Background: This study aimed to determine whether hospitals with higher historical mortality rates are independently associated with worse patient outcomes.
Methods: Observational study of in-hospital mortality in open abdominal aortic aneurysm repair, aortic valve replacement, and coronary artery bypass graft surgery in a California in-patient database was conducted. Hospitals' annual historical mortality rates between 1998 and 2010 were calculated based on 3 years of data before each year. Results were adjusted for race, sex, age, hospital teaching status, admission year, insurance status, and Charlson comorbidity index.
Results: Hospitals were divided into quartiles based on historical mortality rates. For abdominal aortic aneurysm repair, the odds ratio (OR) of in-hospital mortality for hospitals within the highest quartile of prior mortality was 1.30 compared with the lowest quartile (95% confidence interval [CI] 1.03 to 1.63). For aortic valve replacement, the OR was 1.41 for the 3rd quartile (95% CI 1.15 to 1.73) and 1.54 for the highest quartile (95% CI 1.27 to 1.87).

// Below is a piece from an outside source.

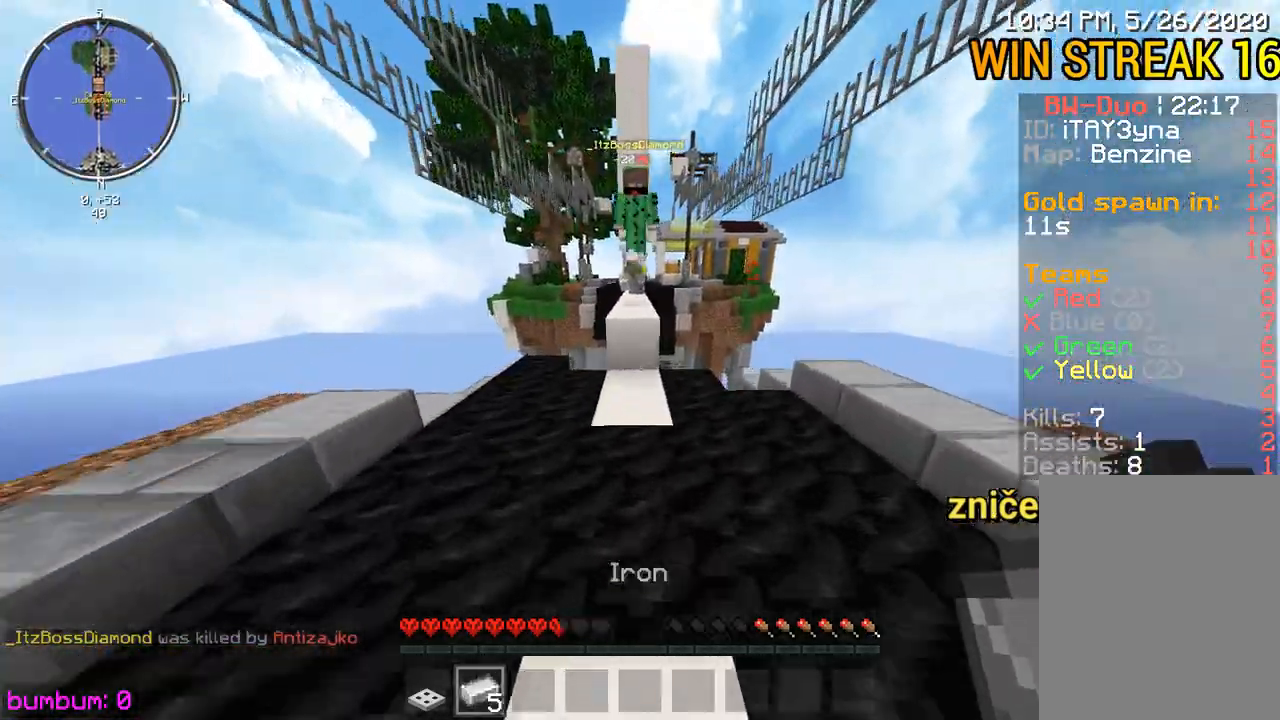
{"keys": ["left", "up"], "mouse": ["left"], "events": [[167, "left", "down"], [300, "mouse_left", "down"], [333, "mouse_left", "up"], [400, "mouse_left", "down"]]}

For coronary artery bypass graft surgery, the OR was 1.33 for the 3rd (95% CI 1.2 to 1.49) and 1.58 for the highest (95% CI 1.41 to 1.76) quartiles.
Conclusion: Patients presenting to hospitals with high historical mortality rates have a 30% to 60% increased mortality risk compared with patients presenting to hospitals with low historical mortality rates.
Keywords: Historical mortality rates; Outcomes prediction; Surgical outcomes.